### What the exercise asks
Quote exactly and only this range of lines in the data below: the line that holds "per mezzo di" to the line that holds "NOS SERVICES", both included.

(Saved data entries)
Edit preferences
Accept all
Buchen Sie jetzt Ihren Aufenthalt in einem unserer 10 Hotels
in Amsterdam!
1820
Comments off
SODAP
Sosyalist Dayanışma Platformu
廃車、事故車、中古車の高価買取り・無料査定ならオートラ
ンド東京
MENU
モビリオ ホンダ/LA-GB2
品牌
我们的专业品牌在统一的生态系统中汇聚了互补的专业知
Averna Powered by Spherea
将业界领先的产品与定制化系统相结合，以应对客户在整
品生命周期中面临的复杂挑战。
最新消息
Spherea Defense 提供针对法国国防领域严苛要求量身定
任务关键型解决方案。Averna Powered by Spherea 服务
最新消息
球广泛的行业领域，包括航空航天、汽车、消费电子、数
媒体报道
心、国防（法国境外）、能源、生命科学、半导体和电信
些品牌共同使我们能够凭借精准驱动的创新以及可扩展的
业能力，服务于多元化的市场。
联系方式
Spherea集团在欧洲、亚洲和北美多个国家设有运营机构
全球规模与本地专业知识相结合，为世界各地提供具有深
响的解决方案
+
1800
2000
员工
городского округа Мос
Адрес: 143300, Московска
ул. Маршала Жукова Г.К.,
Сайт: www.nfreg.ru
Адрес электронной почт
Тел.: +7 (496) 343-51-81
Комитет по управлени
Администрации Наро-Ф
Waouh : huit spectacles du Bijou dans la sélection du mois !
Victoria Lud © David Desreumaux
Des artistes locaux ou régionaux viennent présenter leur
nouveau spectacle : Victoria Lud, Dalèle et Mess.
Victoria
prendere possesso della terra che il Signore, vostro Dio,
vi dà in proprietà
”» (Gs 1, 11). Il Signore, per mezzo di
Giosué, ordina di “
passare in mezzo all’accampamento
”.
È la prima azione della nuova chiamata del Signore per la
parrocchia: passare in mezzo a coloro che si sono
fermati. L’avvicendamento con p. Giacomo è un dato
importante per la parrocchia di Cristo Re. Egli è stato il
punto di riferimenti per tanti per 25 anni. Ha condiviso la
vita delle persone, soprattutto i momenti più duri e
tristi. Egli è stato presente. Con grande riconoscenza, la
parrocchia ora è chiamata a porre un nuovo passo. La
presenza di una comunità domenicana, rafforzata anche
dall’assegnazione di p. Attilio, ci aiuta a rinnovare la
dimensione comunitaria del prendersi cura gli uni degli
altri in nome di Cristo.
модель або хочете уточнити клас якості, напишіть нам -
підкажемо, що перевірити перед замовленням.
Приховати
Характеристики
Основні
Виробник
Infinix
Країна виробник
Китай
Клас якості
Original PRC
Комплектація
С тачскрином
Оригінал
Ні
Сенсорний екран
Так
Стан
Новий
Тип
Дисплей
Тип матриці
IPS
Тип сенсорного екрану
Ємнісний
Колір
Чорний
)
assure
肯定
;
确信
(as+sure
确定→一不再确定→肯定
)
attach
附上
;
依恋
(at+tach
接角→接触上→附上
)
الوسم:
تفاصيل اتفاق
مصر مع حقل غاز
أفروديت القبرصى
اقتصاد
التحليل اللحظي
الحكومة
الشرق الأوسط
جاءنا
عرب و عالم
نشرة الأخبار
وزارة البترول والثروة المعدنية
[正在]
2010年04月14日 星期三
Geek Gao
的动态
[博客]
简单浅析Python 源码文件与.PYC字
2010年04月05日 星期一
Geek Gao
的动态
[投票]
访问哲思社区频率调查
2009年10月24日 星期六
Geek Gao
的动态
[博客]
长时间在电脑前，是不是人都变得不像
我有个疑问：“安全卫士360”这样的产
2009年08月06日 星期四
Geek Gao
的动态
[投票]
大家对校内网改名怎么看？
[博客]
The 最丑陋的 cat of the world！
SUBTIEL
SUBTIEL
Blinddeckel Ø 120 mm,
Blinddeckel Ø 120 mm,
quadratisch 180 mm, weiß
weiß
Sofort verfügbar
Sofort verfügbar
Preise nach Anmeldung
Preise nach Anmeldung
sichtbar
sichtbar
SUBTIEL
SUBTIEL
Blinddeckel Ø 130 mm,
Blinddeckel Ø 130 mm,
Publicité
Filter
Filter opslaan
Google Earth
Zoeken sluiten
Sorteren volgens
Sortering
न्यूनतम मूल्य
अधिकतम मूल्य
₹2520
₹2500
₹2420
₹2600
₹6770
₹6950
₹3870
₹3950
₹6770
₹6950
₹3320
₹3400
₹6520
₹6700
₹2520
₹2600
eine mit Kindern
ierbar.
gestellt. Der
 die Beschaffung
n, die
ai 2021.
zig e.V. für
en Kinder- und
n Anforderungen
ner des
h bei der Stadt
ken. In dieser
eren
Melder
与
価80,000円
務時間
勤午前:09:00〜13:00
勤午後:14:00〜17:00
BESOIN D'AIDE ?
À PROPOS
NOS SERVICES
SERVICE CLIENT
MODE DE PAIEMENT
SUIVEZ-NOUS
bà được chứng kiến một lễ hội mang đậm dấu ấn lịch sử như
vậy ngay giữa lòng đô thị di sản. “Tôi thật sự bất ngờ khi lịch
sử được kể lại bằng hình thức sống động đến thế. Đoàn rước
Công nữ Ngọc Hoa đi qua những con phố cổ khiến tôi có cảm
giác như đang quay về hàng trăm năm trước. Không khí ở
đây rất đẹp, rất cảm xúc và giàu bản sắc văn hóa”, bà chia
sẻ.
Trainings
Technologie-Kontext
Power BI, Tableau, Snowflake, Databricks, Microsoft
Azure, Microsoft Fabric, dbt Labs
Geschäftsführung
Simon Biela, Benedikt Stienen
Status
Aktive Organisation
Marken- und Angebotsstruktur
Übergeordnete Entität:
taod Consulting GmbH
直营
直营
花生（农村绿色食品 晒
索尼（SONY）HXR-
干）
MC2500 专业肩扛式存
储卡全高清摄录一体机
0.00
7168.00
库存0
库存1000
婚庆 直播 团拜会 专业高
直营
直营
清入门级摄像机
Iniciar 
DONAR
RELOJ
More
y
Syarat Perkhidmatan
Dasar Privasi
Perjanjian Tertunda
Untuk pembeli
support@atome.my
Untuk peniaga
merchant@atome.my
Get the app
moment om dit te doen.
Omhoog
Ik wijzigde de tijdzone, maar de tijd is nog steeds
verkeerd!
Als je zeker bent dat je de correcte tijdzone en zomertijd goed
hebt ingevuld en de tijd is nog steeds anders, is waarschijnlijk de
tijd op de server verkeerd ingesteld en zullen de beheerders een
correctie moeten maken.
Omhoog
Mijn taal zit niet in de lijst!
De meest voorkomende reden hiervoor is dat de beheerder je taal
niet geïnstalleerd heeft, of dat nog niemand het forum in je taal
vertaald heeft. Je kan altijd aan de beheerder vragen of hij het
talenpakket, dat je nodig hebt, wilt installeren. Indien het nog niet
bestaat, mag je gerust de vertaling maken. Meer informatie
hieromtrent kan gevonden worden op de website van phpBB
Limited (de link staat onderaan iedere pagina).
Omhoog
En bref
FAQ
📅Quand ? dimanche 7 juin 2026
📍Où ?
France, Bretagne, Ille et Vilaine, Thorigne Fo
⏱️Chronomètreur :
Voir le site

### Written answer
”» (Gs 1, 11). Il Signore, per mezzo di
Giosué, ordina di “
passare in mezzo all’accampamento
”.
È la prima azione della nuova chiamata del Signore per la
parrocchia: passare in mezzo a coloro che si sono
fermati. L’avvicendamento con p. Giacomo è un dato
importante per la parrocchia di Cristo Re. Egli è stato il
punto di riferimenti per tanti per 25 anni. Ha condiviso la
vita delle persone, soprattutto i momenti più duri e
tristi. Egli è stato presente. Con grande riconoscenza, la
parrocchia ora è chiamata a porre un nuovo passo. La
presenza di una comunità domenicana, rafforzata anche
dall’assegnazione di p. Attilio, ci aiuta a rinnovare la
dimensione comunitaria del prendersi cura gli uni degli
altri in nome di Cristo.
модель або хочете уточнити клас якості, напишіть нам -
підкажемо, що перевірити перед замовленням.
Приховати
Характеристики
Основні
Виробник
Infinix
Країна виробник
Китай
Клас якості
Original PRC
Комплектація
С тачскрином
Оригінал
Ні
Сенсорний екран
Так
Стан
Новий
Тип
Дисплей
Тип матриці
IPS
Тип сенсорного екрану
Ємнісний
Колір
Чорний
)
assure
肯定
;
确信
(as+sure
确定→一不再确定→肯定
)
attach
附上
;
依恋
(at+tach
接角→接触上→附上
)
الوسم:
تفاصيل اتفاق
مصر مع حقل غاز
أفروديت القبرصى
اقتصاد
التحليل اللحظي
الحكومة
الشرق الأوسط
جاءنا
عرب و عالم
نشرة الأخبار
وزارة البترول والثروة المعدنية
[正在]
2010年04月14日 星期三
Geek Gao
的动态
[博客]
简单浅析Python 源码文件与.PYC字
2010年04月05日 星期一
Geek Gao
的动态
[投票]
访问哲思社区频率调查
2009年10月24日 星期六
Geek Gao
的动态
[博客]
长时间在电脑前，是不是人都变得不像
我有个疑问：“安全卫士360”这样的产
2009年08月06日 星期四
Geek Gao
的动态
[投票]
大家对校内网改名怎么看？
[博客]
The 最丑陋的 cat of the world！
SUBTIEL
SUBTIEL
Blinddeckel Ø 120 mm,
Blinddeckel Ø 120 mm,
quadratisch 180 mm, weiß
weiß
Sofort verfügbar
Sofort verfügbar
Preise nach Anmeldung
Preise nach Anmeldung
sichtbar
sichtbar
SUBTIEL
SUBTIEL
Blinddeckel Ø 130 mm,
Blinddeckel Ø 130 mm,
Publicité
Filter
Filter opslaan
Google Earth
Zoeken sluiten
Sorteren volgens
Sortering
न्यूनतम मूल्य
अधिकतम मूल्य
₹2520
₹2500
₹2420
₹2600
₹6770
₹6950
₹3870
₹3950
₹6770
₹6950
₹3320
₹3400
₹6520
₹6700
₹2520
₹2600
eine mit Kindern
ierbar.
gestellt. Der
 die Beschaffung
n, die
ai 2021.
zig e.V. für
en Kinder- und
n Anforderungen
ner des
h bei der Stadt
ken. In dieser
eren
Melder
与
価80,000円
務時間
勤午前:09:00〜13:00
勤午後:14:00〜17:00
BESOIN D'AIDE ?
À PROPOS
NOS SERVICES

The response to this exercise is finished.